Question

a committee of four is formed from five eligible members. let the eligible members be represented with a, b, c, d, and e. the possible outcomes include s = {abcd, bcde, acde, abce, abde}. which statements about the situation are true? check all that apply. there are 120 different ways to choose the committee. if person a must be on the committee, there is only one way to form the committee. if persons a and c must be on the committee, there are three ways to form the committee. there are five ways to form the committee if person e must be on it. if the number of eligible members increases, the number of outcomes increases.

Explanation:

Step1: Analyze the total number of ways to choose the committee

The problem is about combinations (since the order of selection doesn't matter for a committee). The formula for combinations is \( C(n, k)=\frac{n!}{k!(n - k)!} \), where \( n = 5 \) (eligible members) and \( k = 4 \) (committee size).

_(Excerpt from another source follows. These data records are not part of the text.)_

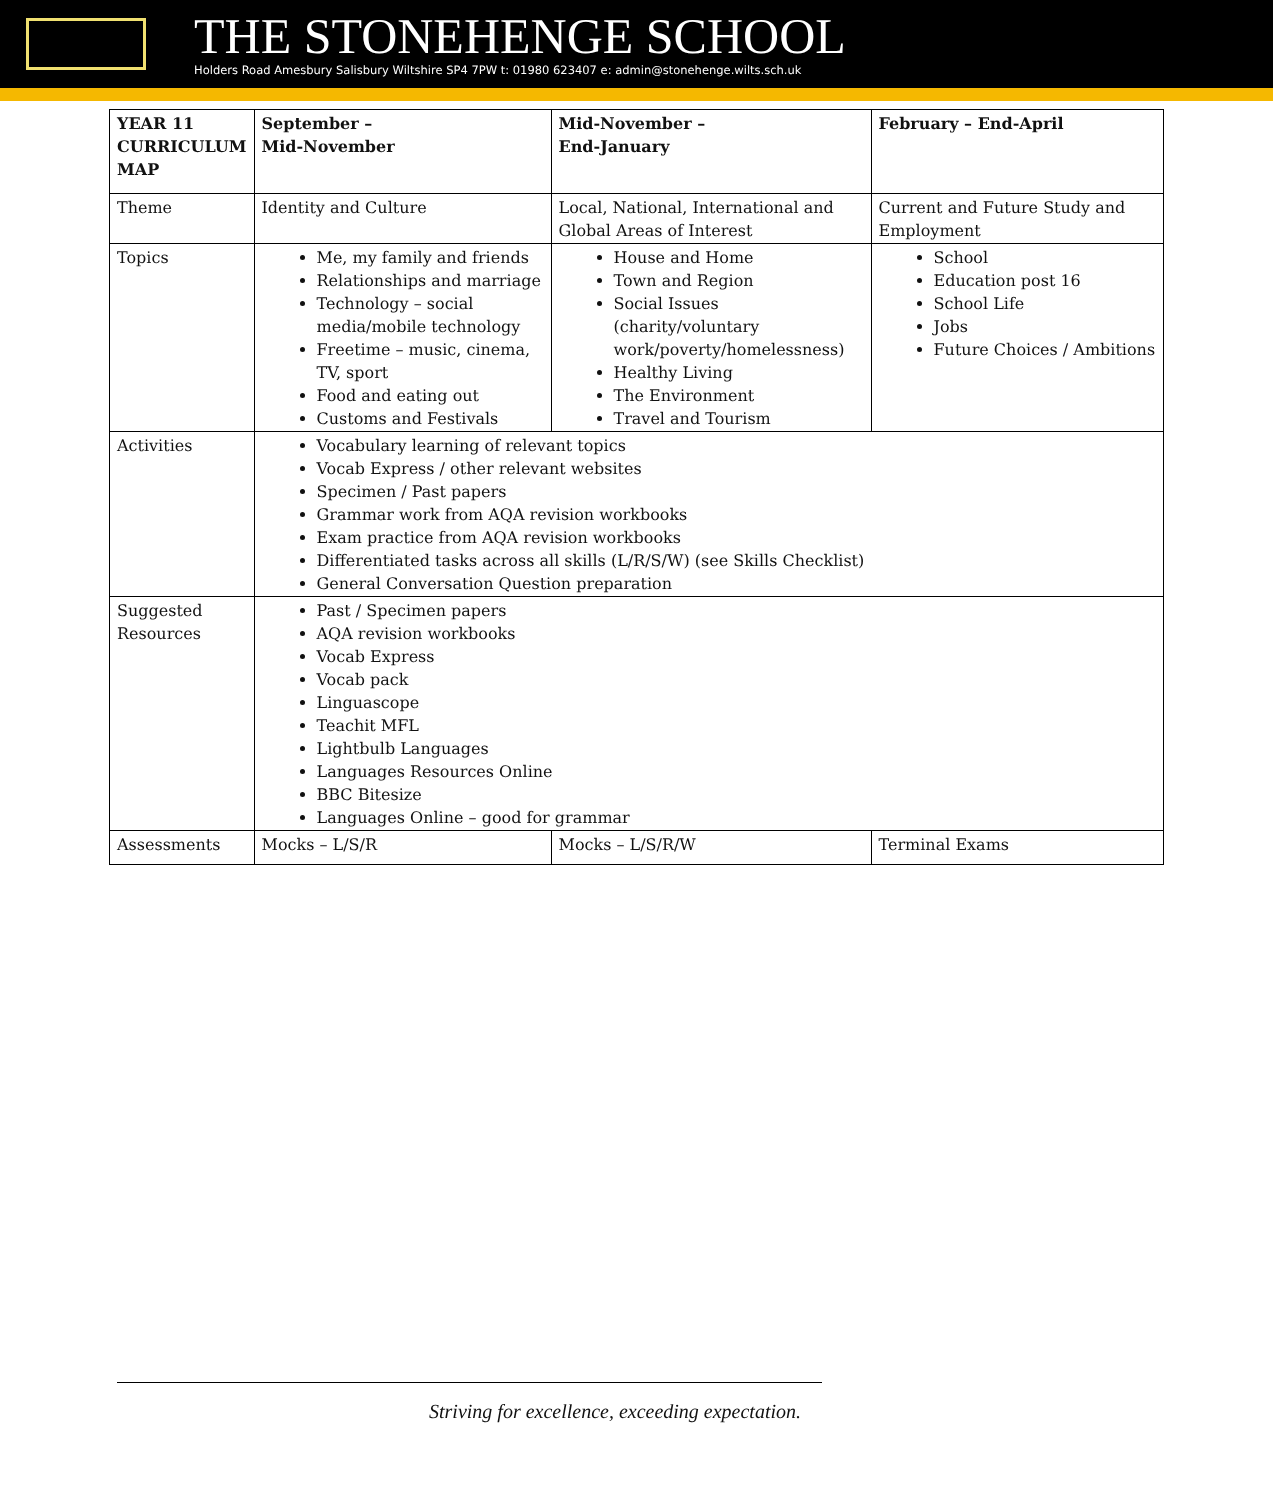THE STONEHENGE SCHOOL
Holders Road Amesbury Salisbury Wiltshire SP4 7PW t: 01980 623407 e: admin@stonehenge.wilts.sch.uk
| YEAR 11 CURRICULUM MAP | September – Mid-November | Mid-November – End-January | February – End-April |
| Theme | Identity and Culture | Local, National, International and Global Areas of Interest | Current and Future Study and Employment |
| Topics | Me, my family and friends Relationships and marriage Technology – social media/mobile technology Freetime – music, cinema, TV, sport Food and eating out Customs and Festivals | House and Home Town and Region Social Issues (charity/voluntary work/poverty/homelessness) Healthy Living The Environment Travel and Tourism | School Education post 16 School Life Jobs Future Choices / Ambitions |
| Activities | Vocabulary learning of relevant topics Vocab Express / other relevant websites Specimen / Past papers Grammar work from AQA revision workbooks Exam practice from AQA revision workbooks Differentiated tasks across all skills (L/R/S/W) (see Skills Checklist) General Conversation Question preparation | | |
| Suggested Resources | Past / Specimen papers AQA revision workbooks Vocab Express Vocab pack Linguascope Teachit MFL Lightbulb Languages Languages Resources Online BBC Bitesize Languages Online – good for grammar | | |
| Assessments | Mocks – L/S/R | Mocks – L/S/R/W | Terminal Exams |
Striving for excellence, exceeding expectation.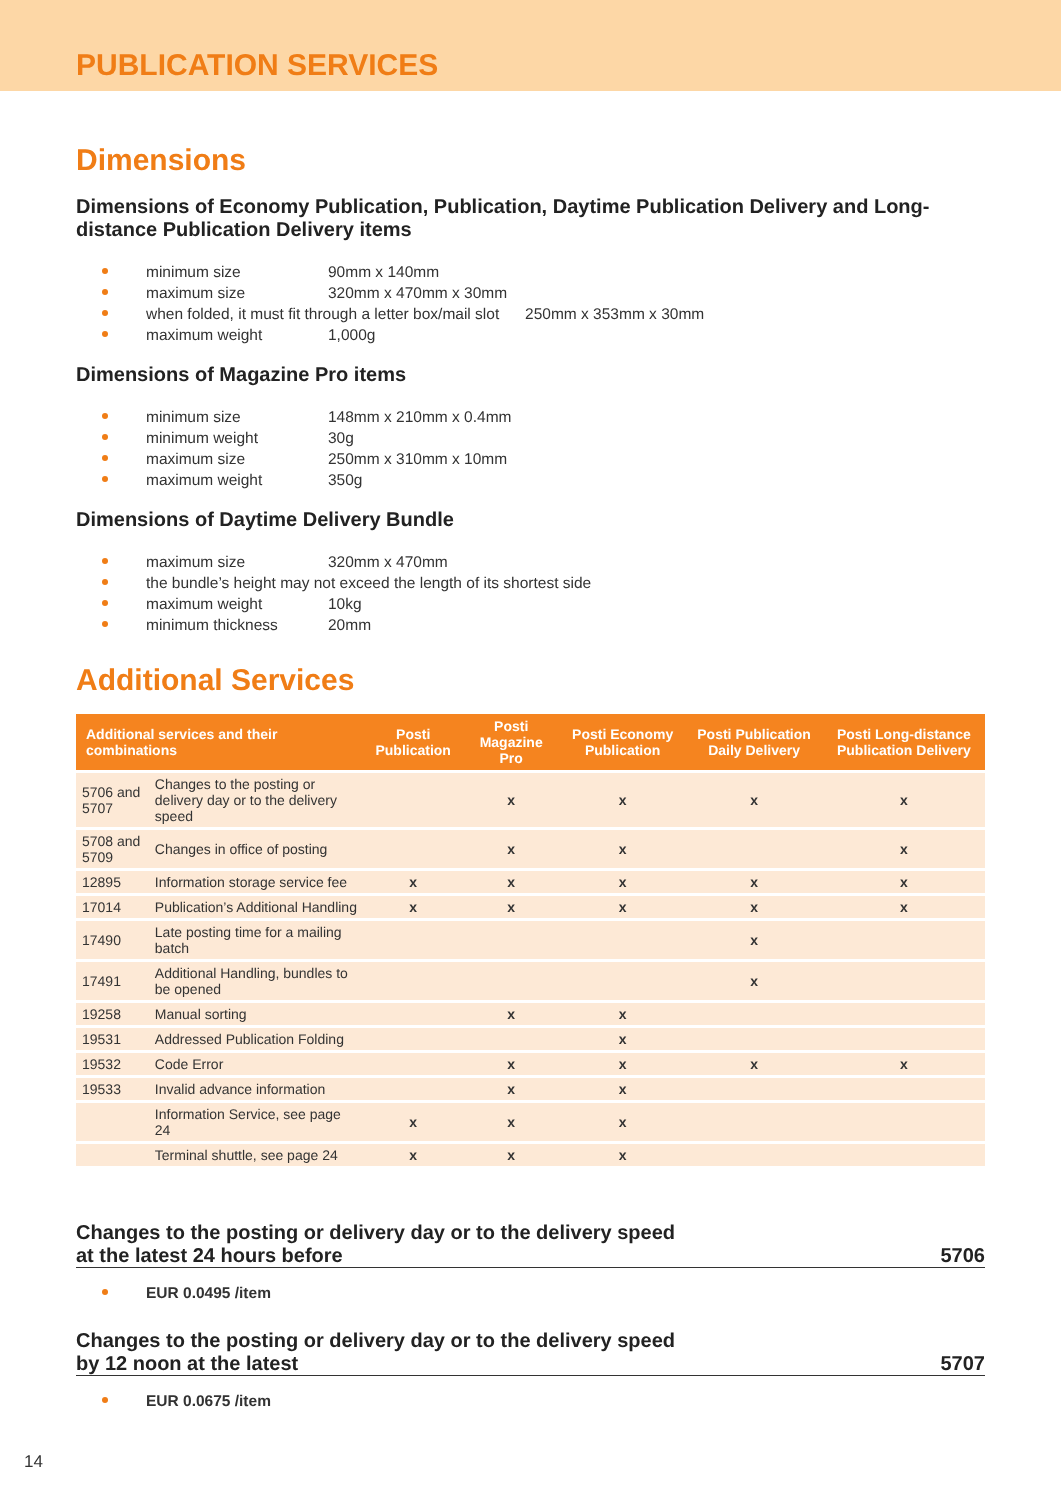PUBLICATION SERVICES
Dimensions
Dimensions of Economy Publication, Publication, Daytime Publication Delivery and Long-distance Publication Delivery items
minimum size 90mm x 140mm
maximum size 320mm x 470mm x 30mm
when folded, it must fit through a letter box/mail slot 250mm x 353mm x 30mm
maximum weight 1,000g
Dimensions of Magazine Pro items
minimum size 148mm x 210mm x 0.4mm
minimum weight 30g
maximum size 250mm x 310mm x 10mm
maximum weight 350g
Dimensions of Daytime Delivery Bundle
maximum size 320mm x 470mm
the bundle’s height may not exceed the length of its shortest side
maximum weight 10kg
minimum thickness 20mm
Additional Services
| Additional services and their combinations | | Posti Publication | Posti Magazine Pro | Posti Economy Publication | Posti Publication Daily Delivery | Posti Long-distance Publication Delivery |
| --- | --- | --- | --- | --- | --- | --- |
| 5706 and 5707 | Changes to the posting or delivery day or to the delivery speed | | x | x | x | x |
| 5708 and 5709 | Changes in office of posting | | x | x | | x |
| 12895 | Information storage service fee | x | x | x | x | x |
| 17014 | Publication’s Additional Handling | x | x | x | x | x |
| 17490 | Late posting time for a mailing batch | | | | x | |
| 17491 | Additional Handling, bundles to be opened | | | | x | |
| 19258 | Manual sorting | | x | x | | |
| 19531 | Addressed Publication Folding | | | x | | |
| 19532 | Code Error | | x | x | x | x |
| 19533 | Invalid advance information | | x | x | | |
| | Information Service, see page 24 | x | x | x | | |
| | Terminal shuttle, see page 24 | x | x | x | | |
Changes to the posting or delivery day or to the delivery speed
at the latest 24 hours before 5706
EUR 0.0495 /item
Changes to the posting or delivery day or to the delivery speed
by 12 noon at the latest 5707
EUR 0.0675 /item
14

\[ C(5,4)=\frac{5!}{4!(5 - 4)!}=\frac{5!}{4!1!}=\frac{5\times4!}{4!×1}= 5 \]
So the first statement "There are 120 different ways to choose the committee" is false because the actual number is 5, not 120.

Step2: Analyze the case when person A must be on the committee

If A must be on the committee, we need to choose 3 more members from the remaining 4 (B, C, D, E). Using the combination formula with \( n = 4 \) and \( k = 3 \):

\[ C(4,3)=\frac{4!}{3!(4 - 3)!}=\frac{4!}{3!1!}=\frac{4\times3!}{3!×1}=4 \]
So the statement "If person A must be on the committee, there is only one way to form the committee" is false.

Step3: Analyze the case when persons A and C must be on the committee

If A and C must be on the committee, we need to choose 2 more members from the remaining 3 (B, D, E). Using the combination formula with \( n = 3 \) and \( k = 2 \):

\[ C(3,2)=\frac{3!}{2!(3 - 2)!}=\frac{3!}{2!1!}=\frac{3\times2!}{2!×1}=3 \]
So the statement "If persons A and C must be on the committee, there are three ways to form the committee" is true.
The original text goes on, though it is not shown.